**Records in a dataset:**
★ ★ ★ ★ ★ ★ ★

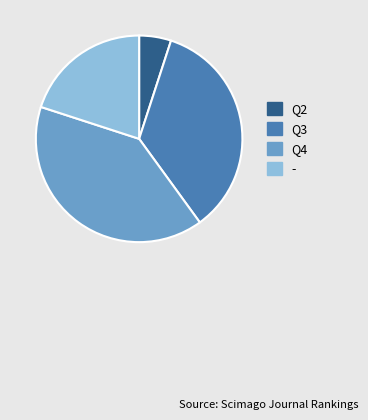

Count the number of slices in the pie.

4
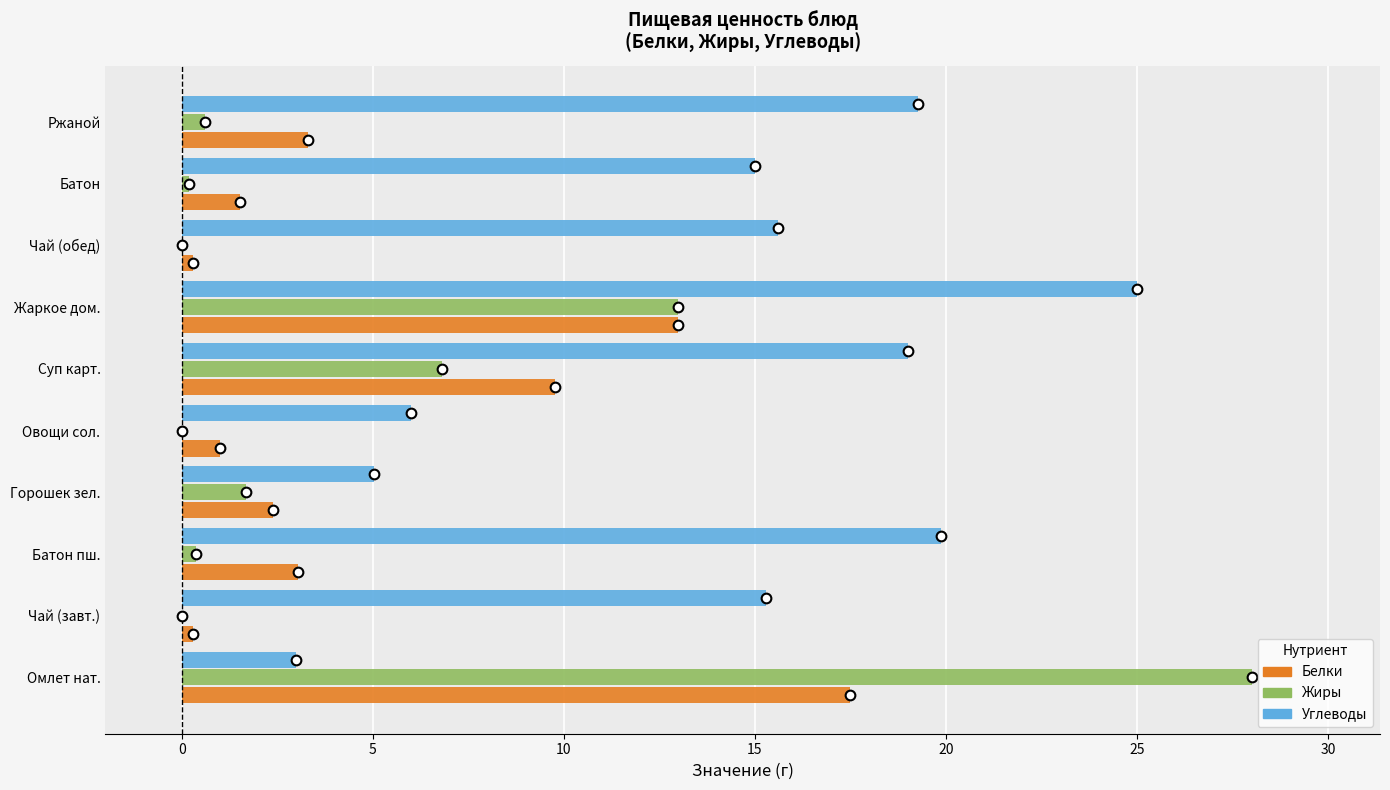

What is the average value of the Углеводы series?

14.3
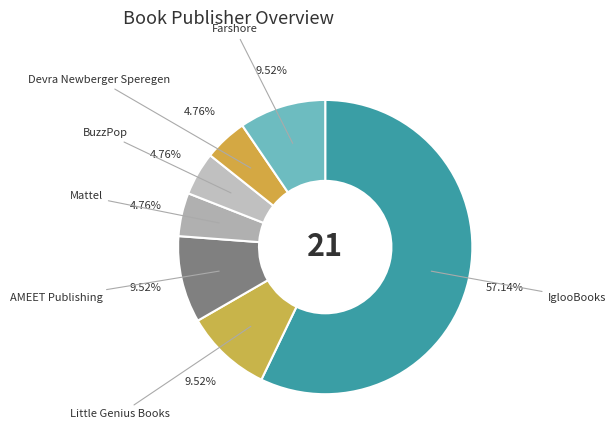

What portion of the pie excludes Mattel?

95.2%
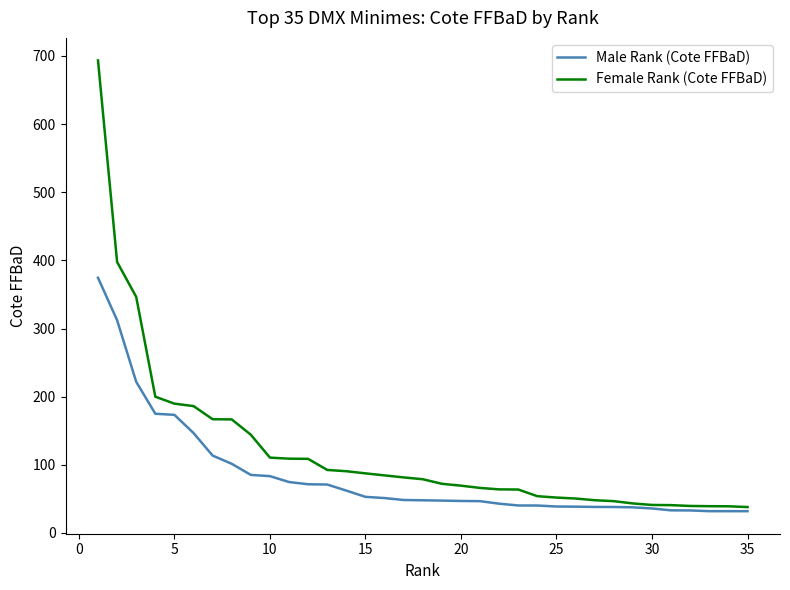

Which series has the widest spread of values?

Female Rank (Cote FFBaD)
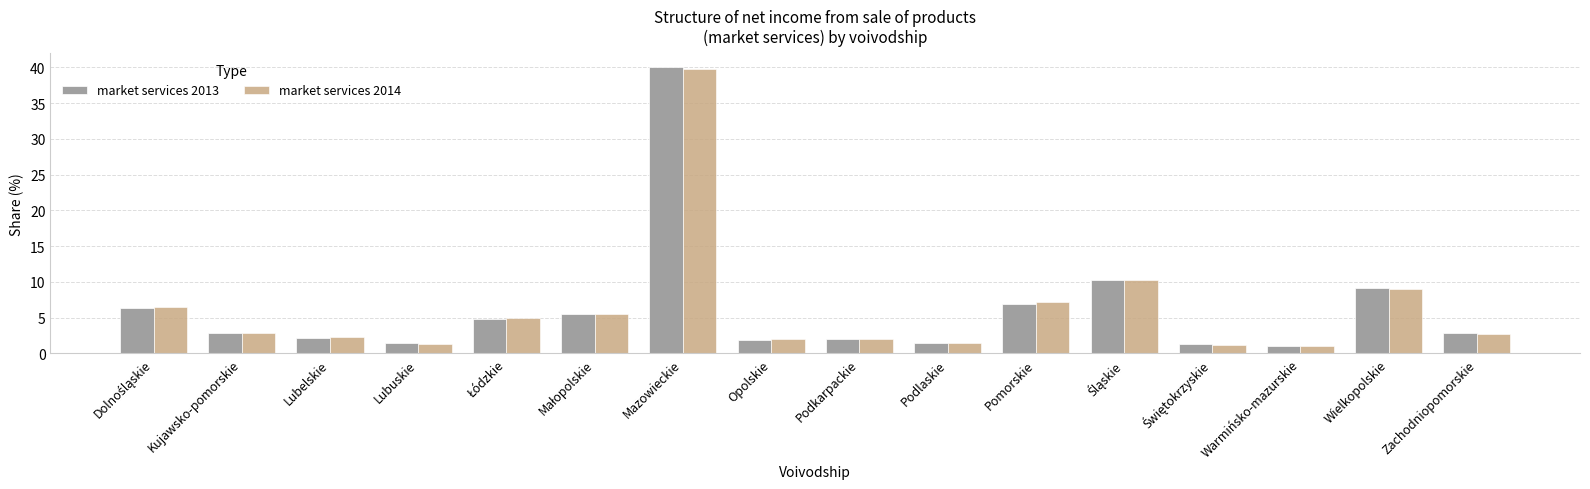

Which series has the widest spread of values?

market services 2013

★ ★ ★ ★ ★ ★ ★

**To do:** Return every one of the lines above word for word, omitting the pictures.

**Solution for this task:**
Count the number of slices in the pie.

4

What is the average value of the Углеводы series?

14.3

What portion of the pie excludes Mattel?

95.2%

Which series has the widest spread of values?

Female Rank (Cote FFBaD)

Which series has the widest spread of values?

market services 2013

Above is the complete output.